• EXTRACT TO READ:
##########

IN THE HIGH COURT OF FIJI
AT LAUTOKA
CIVIL JURISDICTION


Civil Action No HBC 215 of 2007


BETWEEN:


MOHAMMED HANIF, MOHAMMED KAUSAR
and MOHAMMED SADIQ
all sons of Bakridi of Martintar, Nadi.
Plaintiffs


AND:


MOHAMMED SHARIFF
father's name Mohammed Hakim presently residing in Nadi.
1st Defendant


AND:


THE REGISTRAR OF TITLES
2nd Defendant


Appearances:
For the Plaintiff: Mr. Anu Patel
For the 1st Defendant: Ms. Radhika Naidu (later withdrew)
For the 2nd Defendant: Mr. J.Lewaravu for AG of Fiji


Trial dates: 14/3/2011, 15/3/2011.


JUDGMENT


  1. On the 14th March 2011 when this matter was taken up for trial Ms. Radhika Naidu appeared for the 1st Defendant and stated that Solicitors for the 1st Defendant have communicated to the 1st Defendant the trial dates in this case and the consequences of not giving instructions and of not appearing and nevertheless their client the 1st Defendant has not responded. The name of the 1st Defendant was called out inside and outside Court, and the 1st Defendant not appearing the Plaintiffs Counsel Mr. Patel moved to proceed with the trial against the 1st and 2nd Defendants. Ms. R Naidu cited Ram Sharan vs. Kanyawati (1969) 15FLR 220 (C.A.1969 – Gould V.P., Hutchison J.A., Marsack J.A.) and withdrew from the proceedings. In the absence of a Counsel for the 1st Defendant again the name of the 1st Defendant was called out inside and outside Court and there being no appearance for the 1st Defendant, the Court proceeded to trial under Order 35 Rule 1(2) of the High Court Rules against the 1st Defendant together with the trial against the 2nd Defendant.

##########

• REQUIREMENT A:
Translate this sentence from the judgment into Spanish: "Ms. R Naidu cited Ram Sharan vs. Kanyawati (1969) 15FLR 220 (C.A.1969 – Gould V.P., Hutchison J.A., Marsack J.A.) and withdrew from the proceedings."
The listing has no connection to the judgment.

##########

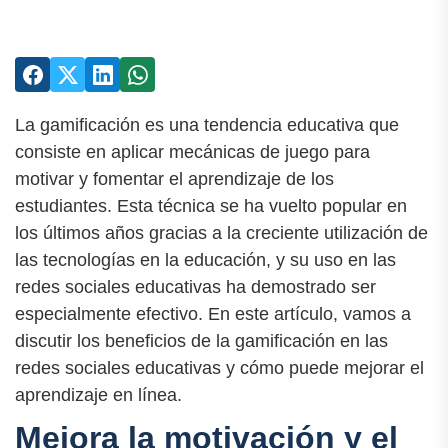
La gamificación es una tendencia educativa que
consiste en aplicar mecánicas de juego para
motivar y fomentar el aprendizaje de los
estudiantes. Esta técnica se ha vuelto popular en
los últimos años gracias a la creciente utilización de
las tecnologías en la educación, y su uso en las
redes sociales educativas ha demostrado ser
especialmente efectivo. En este artículo, vamos a
discutir los beneficios de la gamificación en las
redes sociales educativas y cómo puede mejorar el
aprendizaje en línea.
Mejora la motivación y el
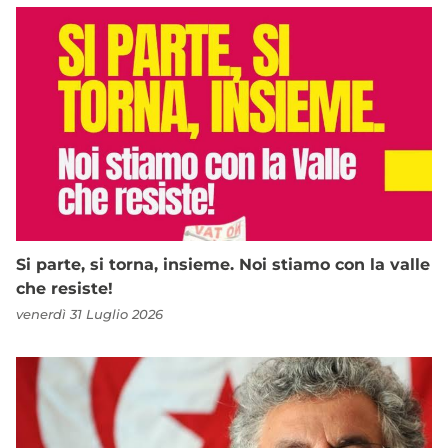
Si parte, si torna, insieme. Noi stiamo con la valle
che resiste!
venerdì 31 Luglio 2026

##########

• REQUIREMENT B:
Transcribe the whole listing above, not the judgment, line for line and without changes, leaving the pictures out of your answer.

• YOUR SOLUTION A:
La Sra. R Naidu citó Ram Sharan vs. Kanyawati (1969) 15FLR 220 (C.A.1969 – Gould V.P., Hutchison J.A., Marsack J.A.) y se retiró del procedimiento.

• YOUR SOLUTION B:
La gamificación es una tendencia educativa que
consiste en aplicar mecánicas de juego para
motivar y fomentar el aprendizaje de los
estudiantes. Esta técnica se ha vuelto popular en
los últimos años gracias a la creciente utilización de
las tecnologías en la educación, y su uso en las
redes sociales educativas ha demostrado ser
especialmente efectivo. En este artículo, vamos a
discutir los beneficios de la gamificación en las
redes sociales educativas y cómo puede mejorar el
aprendizaje en línea.
Mejora la motivación y el
Si parte, si torna, insieme. Noi stiamo con la valle
che resiste!
venerdì 31 Luglio 2026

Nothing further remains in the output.